= Relaxacon =

Informal science fiction convention

A relaxacon (sometimes relaxicon) is a science fiction convention which has little formal programming and very few organized activities, as the point is that the organizers can relax during the convention. Though informal, relaxacons can occur on a regularly scheduled basis, such as Arisia Inc.'s Relaxacon, which was held yearly from 2006 through 2019. Starting in 2021 the running of the Arisia Relaxacon was taken over by Massachusetts Convention Fandom, Inc. (MCFI) with an attempt to make it more of a general Boston and east coast area Relaxacon.

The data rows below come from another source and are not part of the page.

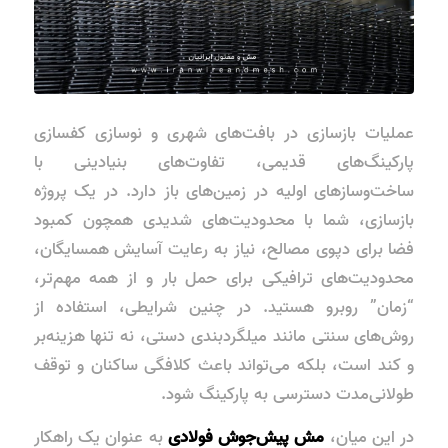
عملیات بازسازی در بافت‌های شهری و نوسازی کفسازی
پارکینگ‌های قدیمی، تفاوت‌های بنیادینی با
ساخت‌وسازهای اولیه در زمین‌های باز دارد. در یک پروژه
بازسازی، شما با محدودیت‌های شدیدی همچون کمبود
فضا برای دپوی مصالح، نیاز به رعایت آسایش همسایگان،
محدودیت‌های ترافیکی برای حمل بار و از همه مهم‌تر،
“زمان” روبرو هستید. در چنین شرایطی، استفاده از
روش‌های سنتی مانند میلگردبندی دستی، نه تنها هزینه‌بر
و کند است، بلکه می‌تواند باعث کلافگی ساکنان و توقف
طولانی‌مدت دسترسی به پارکینگ شود.
در این میان،
مش پیش‌جوش فولادی
به عنوان یک راهکار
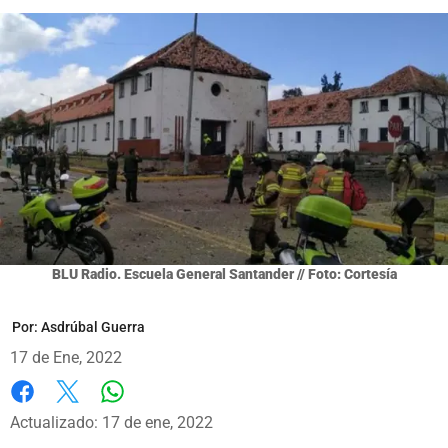
BLU Radio. Escuela General Santander // Foto: Cortesía
Por:
Asdrúbal Guerra
17 de Ene, 2022
Whatsapp
Facebook
X
Actualizado: 17 de ene, 2022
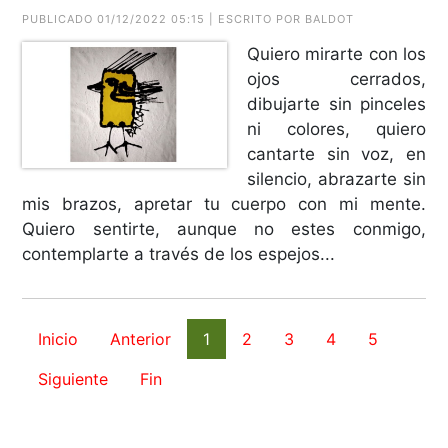
PUBLICADO 01/12/2022 05:15 | ESCRITO POR BALDOT
Quiero mirarte con los
ojos cerrados,
dibujarte sin pinceles
ni colores, quiero
cantarte sin voz, en
silencio, abrazarte sin
mis brazos, apretar tu cuerpo con mi mente.
Quiero sentirte, aunque no estes conmigo,
contemplarte a través de los espejos...
Inicio
Anterior
1
2
3
4
5
Siguiente
Fin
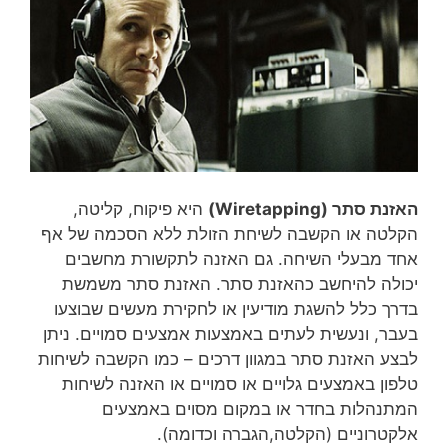
תר (Wiretapping)
היא פיקוח, קליטה,
ה או הקשבה לשיחת הזולת ללא הסכמה של אף
מבעלי השיחה. גם האזנה לתקשורת מחשבים
ה להיחשב כהאזנת סתר. האזנת סתר משמשת
 כלל להשגת מודיעין או לחקירת מעשים שבוצעו
, ונעשית לעתים באמצעות אמצעים סמויים. ניתן
 האזנת סתר במגוון דרכים – כמו הקשבה לשיחות
ן באמצעים גלויים או סמויים או האזנה לשיחות
הלות בחדר או במקום מסוים באמצעים
רוניים (הקלטה,הגברה וכדומה).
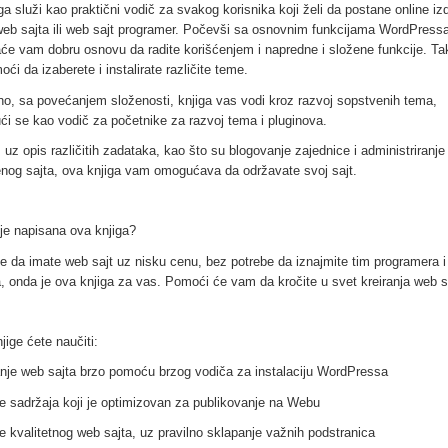
ga služi kao praktični vodič za svakog korisnika koji želi da postane online iz
web sajta ili web sajt programer. Počevši sa osnovnim funkcijama WordPress
aće vam dobru osnovu da radite korišćenjem i napredne i složene funkcije. T
i da izaberete i instalirate različite teme.
o, sa povećanjem složenosti, knjiga vas vodi kroz razvoj sopstvenih tema,
ći se kao vodič za početnike za razvoj tema i pluginova.
 uz opis različitih zadataka, kao što su blogovanje zajednice i administriranje
enog sajta, ova knjiga vam omogućava da održavate svoj sajt.
je napisana ova knjiga?
te da imate web sajt uz nisku cenu, bez potrebe da iznajmite tim programera i
a, onda je ova knjiga za vas. Pomoći će vam da kročite u svet kreiranja web s
jige ćete naučiti:
anje web sajta brzo pomoću brzog vodiča za instalaciju WordPressa
nje sadržaja koji je optimizovan za publikovanje na Webu
je kvalitetnog web sajta, uz pravilno sklapanje važnih podstranica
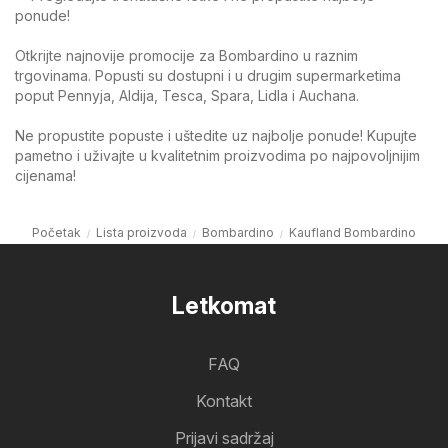
ponude!
Otkrijte najnovije promocije za Bombardino u raznim
trgovinama. Popusti su dostupni i u drugim supermarketima
poput Pennyja, Aldija, Tesca, Spara, Lidla i Auchana.
Ne propustite popuste i uštedite uz najbolje ponude! Kupujte
pametno i uživajte u kvalitetnim proizvodima po najpovoljnijim
cijenama!
Početak
Lista proizvoda
Bombardino
Kaufland Bombardino
Letkomat
FAQ
Kontakt
Prijavi sadržaj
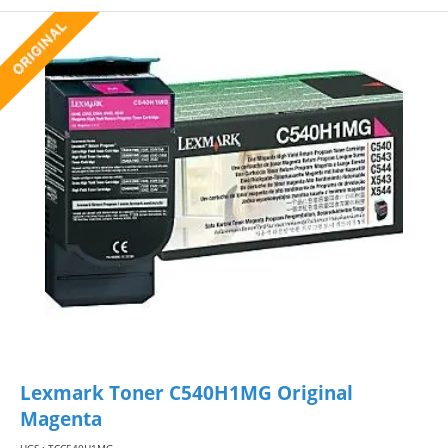
Lexmark Toner C540H1MG Original
Magenta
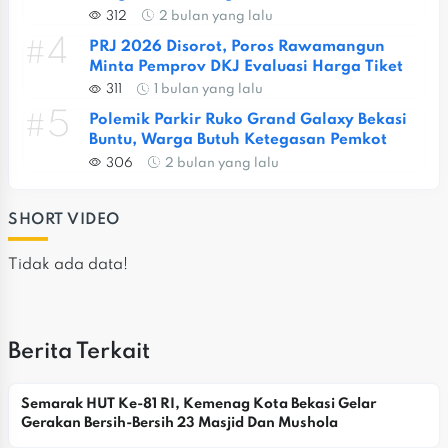
Jatiasih
312
2 bulan yang lalu
#4
PRJ 2026 Disorot, Poros Rawamangun 
Minta Pemprov DKJ Evaluasi Harga Tiket
311
1 bulan yang lalu
#5
Polemik Parkir Ruko Grand Galaxy Bekasi 
Buntu, Warga Butuh Ketegasan Pemkot
306
2 bulan yang lalu
SHORT VIDEO
Tidak ada data!
Berita Terkait
Semarak HUT Ke-81 RI, Kemenag Kota Bekasi Gelar 
Gerakan Bersih-Bersih 23 Masjid Dan Mushola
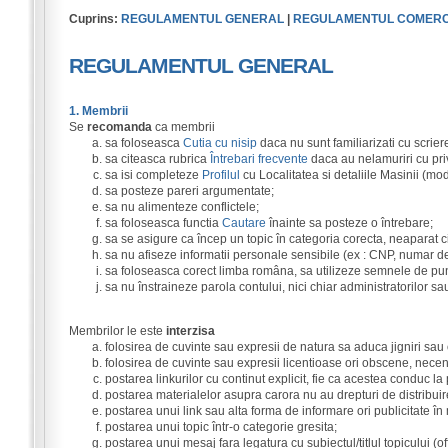
Cuprins:
REGULAMENTUL GENERAL
|
REGULAMENTUL COMERC
REGULAMENTUL GENERAL
1. Membrii
Se
recomanda
ca membrii
sa foloseasca
Cutia cu nisip
daca nu sunt familiarizati cu scrier
sa citeasca rubrica
Întrebari frecvente
daca au nelamuriri cu priv
sa isi completeze
Profilul
cu Localitatea si detaliile Masinii (mo
sa posteze pareri argumentate;
sa nu alimenteze conflictele;
sa foloseasca functia
Cautare
înainte sa posteze o întrebare;
sa se asigure ca încep un topic în categoria corecta, neaparat ci
sa nu afiseze informatii personale sensibile (ex : CNP, numar de
sa foloseasca corect limba româna, sa utilizeze semnele de pun
sa nu înstraineze parola contului, nici chiar administratorilor s
Membrilor le este
interzisa
folosirea de cuvinte sau expresii de natura sa aduca jigniri sau
folosirea de cuvinte sau expresii licentioase ori obscene, nece
postarea linkurilor cu continut explicit, fie ca acestea conduc la
postarea materialelor asupra carora nu au drepturi de distribuir
postarea unui link sau alta forma de informare ori publicitate în
postarea unui topic într-o categorie gresita;
postarea unui mesaj fara legatura cu subiectul/titlul topicului (off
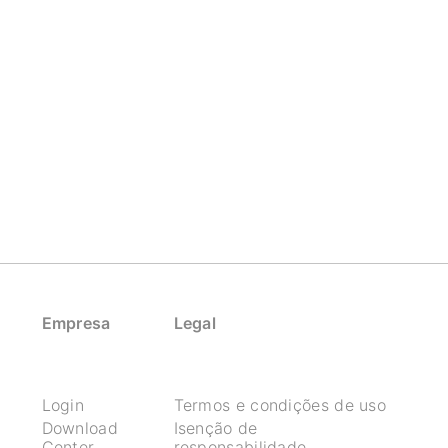
Empresa
Legal
Login
Termos e condições de uso
Download
Isenção de
Center
responsabilidade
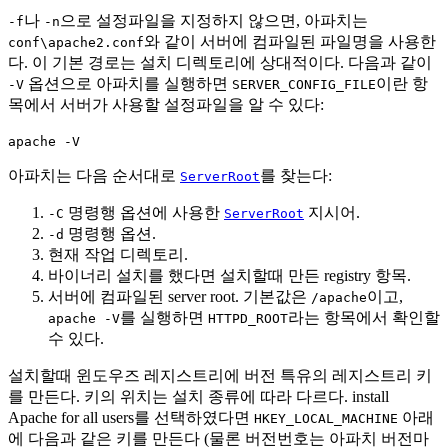
나
으로 설정파일을 지정하지 않으면, 아파치는
-f
-n
와 같이 서버에 컴파일된 파일명을 사용한
conf\apache2.conf
다. 이 기본 경로는 설치 디렉토리에 상대적이다. 다음과 같이
옵션으로 아파치를 실행하면
이란 항
-V
SERVER_CONFIG_FILE
목에서 서버가 사용할 설정파일을 알 수 있다:
apache -V
아파치는 다음 순서대로
를 찾는다:
ServerRoot
명령행 옵션에 사용한
지시어.
-C
ServerRoot
명령행 옵션.
-d
현재 작업 디렉토리.
바이너리 설치를 했다면 설치할때 만든 registry 항목.
서버에 컴파일된 server root. 기본값은
이고,
/apache
를 실행하면
라는 항목에서 확인할
apache -V
HTTPD_ROOT
수 있다.
설치할때 윈도우즈 레지스트리에 버전 특유의 레지스트리 키
를 만든다. 키의 위치는 설치 종류에 따라 다르다. install
Apache for all users를 선택하였다면
아래
HKEY_LOCAL_MACHINE
에 다음과 같은 키를 만든다 (물론 버전번호는 아파치 버전마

Relaxacons are generally small, ranging from 50 to 200 attendees. They are often invitation or word-of-mouth only. They are a chance for the organizers of a large convention to get together with the other organizers and relax once the convention is over, and are held a month or more after the regular convention. Some large conventions use relaxacons as a reward for volunteers, and as a way of using up leftover supplies (similar to a dead dog party). This can be seen as contributing to SMOF-ish behavior, which some members of the fandom can find off-putting.

==History==
The first convention that was labelled as relaxacon was Midwestcon in 1950.
Science fiction author Jack Chalker suggested the term originated at the 1966 Midwestcon. However, earlier uses of the word have possibly been identified in a 1956 issue of the newszine Fantasy Times and a 1957 issue of Magazine of Fantasy and Science Fiction. Both instances used the spelling "relaxicon."

==Sercon==

Relaxacons are often contrasted with Sercon conventions, ones (purportedly) devoted solely to serious constructive discussion of science fiction topics. Organizers of most of those conventions sometimes described as "sercon" tend to be uncomfortable with the label, since the term originally implied a highly unfannish lack of a sense of fun and self-perspective.